Spoiler!
Kitaba başladığımda kötü biteceğini biliyordum; türk edebiyatında çok rastlıyoruz yarım kalmış aşklara, zaten yazar da bunu gösteriyor ilk sayfalarda.
Raif'in hislerini bir yandan çok garipsedim ama bir yandan çok tanıdık geldi.
Tavırlarına çoğu zaman delirdim, tesadüf eseri o tabloyu görmese ruhunun varlığından habersiz ölüp gidecekti, neden hiç çabalamadı, hayatı önemsemediğini biliyorum ama insan hiç mi hissetmez ruhunu, bir an olsun bağlanmaz mı hayata?

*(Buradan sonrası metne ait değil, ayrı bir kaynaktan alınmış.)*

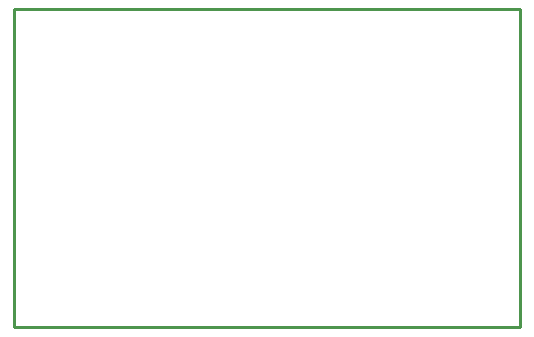
<source format=gm1>
G04 Layer_Color=16711935*
%FSLAX23Y23*%
%MOIN*%
G70*
G01*
G75*
%ADD18C,0.010*%
D18*
X3895Y2895D02*
X3895Y3955D01*
X3895Y2895D02*
X5580Y2895D01*
X5580Y3955D01*
X3895Y3955D02*
X5580Y3955D01*
M02*

</source>
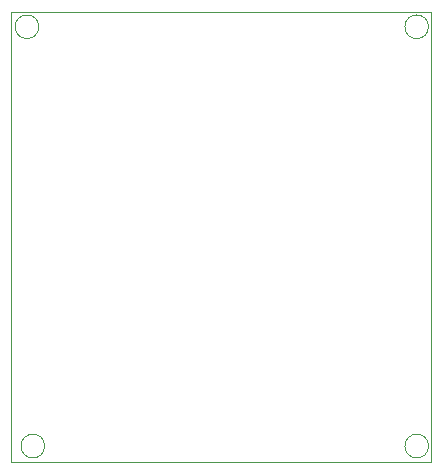
<source format=gbr>
%TF.GenerationSoftware,KiCad,Pcbnew,8.0.1*%
%TF.CreationDate,2024-03-30T16:35:57+02:00*%
%TF.ProjectId,Design PCB assignment,44657369-676e-4205-9043-422061737369,rev?*%
%TF.SameCoordinates,Original*%
%TF.FileFunction,Profile,NP*%
%FSLAX46Y46*%
G04 Gerber Fmt 4.6, Leading zero omitted, Abs format (unit mm)*
G04 Created by KiCad (PCBNEW 8.0.1) date 2024-03-30 16:35:57*
%MOMM*%
%LPD*%
G01*
G04 APERTURE LIST*
%TA.AperFunction,Profile*%
%ADD10C,0.100000*%
%TD*%
G04 APERTURE END LIST*
D10*
X76000000Y-49500000D02*
G75*
G02*
X74000000Y-49500000I-1000000J0D01*
G01*
X74000000Y-49500000D02*
G75*
G02*
X76000000Y-49500000I1000000J0D01*
G01*
X109000000Y-49500000D02*
G75*
G02*
X107000000Y-49500000I-1000000J0D01*
G01*
X107000000Y-49500000D02*
G75*
G02*
X109000000Y-49500000I1000000J0D01*
G01*
X76500000Y-85000000D02*
G75*
G02*
X74500000Y-85000000I-1000000J0D01*
G01*
X74500000Y-85000000D02*
G75*
G02*
X76500000Y-85000000I1000000J0D01*
G01*
X109000000Y-85000000D02*
G75*
G02*
X107000000Y-85000000I-1000000J0D01*
G01*
X107000000Y-85000000D02*
G75*
G02*
X109000000Y-85000000I1000000J0D01*
G01*
X73660000Y-48260000D02*
X109220000Y-48260000D01*
X109220000Y-86360000D01*
X73660000Y-86360000D01*
X73660000Y-48260000D01*
M02*

</source>
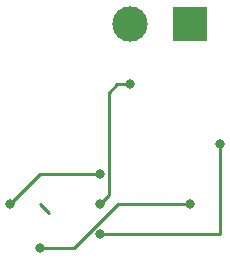
<source format=gbr>
%TF.GenerationSoftware,KiCad,Pcbnew,(6.0.10)*%
%TF.CreationDate,2023-02-23T16:05:32-08:00*%
%TF.ProjectId,lab4 Exercise 2,6c616234-2045-4786-9572-636973652032,rev?*%
%TF.SameCoordinates,Original*%
%TF.FileFunction,Copper,L2,Bot*%
%TF.FilePolarity,Positive*%
%FSLAX46Y46*%
G04 Gerber Fmt 4.6, Leading zero omitted, Abs format (unit mm)*
G04 Created by KiCad (PCBNEW (6.0.10)) date 2023-02-23 16:05:32*
%MOMM*%
%LPD*%
G01*
G04 APERTURE LIST*
%TA.AperFunction,ComponentPad*%
%ADD10R,3.000000X3.000000*%
%TD*%
%TA.AperFunction,ComponentPad*%
%ADD11C,3.000000*%
%TD*%
%TA.AperFunction,ViaPad*%
%ADD12C,0.800000*%
%TD*%
%TA.AperFunction,Conductor*%
%ADD13C,0.250000*%
%TD*%
G04 APERTURE END LIST*
D10*
%TO.P,J1,1,Pin_1*%
%TO.N,+9V*%
X154940000Y-91440000D03*
D11*
%TO.P,J1,2,Pin_2*%
%TO.N,GND*%
X149860000Y-91440000D03*
%TD*%
D12*
%TO.N,/pin_2*%
X142240000Y-110409500D03*
X154940000Y-106680000D03*
%TO.N,GND*%
X147320000Y-106680000D03*
X149860000Y-96520000D03*
%TO.N,/pin_7*%
X147320000Y-109220000D03*
X157480000Y-101600000D03*
%TO.N,/pin_3*%
X139700000Y-106680000D03*
X147320000Y-104140000D03*
%TD*%
D13*
%TO.N,/pin_2*%
X145105195Y-110409500D02*
X148834695Y-106680000D01*
X142240000Y-110409500D02*
X145105195Y-110409500D01*
X148834695Y-106680000D02*
X154940000Y-106680000D01*
X142240000Y-106680000D02*
X142965000Y-107405000D01*
%TO.N,GND*%
X148045000Y-97245000D02*
X148770000Y-96520000D01*
X147320000Y-106680000D02*
X148045000Y-105955000D01*
X148045000Y-105955000D02*
X148045000Y-97245000D01*
X148770000Y-96520000D02*
X149860000Y-96520000D01*
%TO.N,/pin_7*%
X147320000Y-109220000D02*
X157480000Y-109220000D01*
X157480000Y-109220000D02*
X157480000Y-101600000D01*
%TO.N,/pin_3*%
X144055000Y-104140000D02*
X147320000Y-104140000D01*
X142240000Y-104140000D02*
X144055000Y-104140000D01*
X139700000Y-106680000D02*
X142240000Y-104140000D01*
%TD*%
M02*

</source>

Madonna'dan haber alamadığında terk edildiğini düşünüp ona öfkelenmesi şaşırttı beni. Raif ruhunun varlığını ona hissettiren tek şeyi kaybettiğinde peşinden gitmek yerine terkedildiğini düşünüp darılacak bir adam değildi bence, bilemiyorum. Madonna'nın öldüğünü öğrendiğinde neden tekrar hayata tutunmadığını sorguladım ama kendisi de hayata hiçbir zaman isteyerek tutunmadığını söylüyor zaten. Yine de hiçbir zaman anlamayacağım onu.
Kitap bittiğinde çok kötü bir kitap olduğunu düşündüm ama oldukça etkilendim. Bu incelemeyi kitabı bitireli bir hafta geçmişken yazıyorum, etkisinden çıkıp düşününce kitabın farkına vardım. Ne kadar etkileyici olsa da bir şaheser değil bence.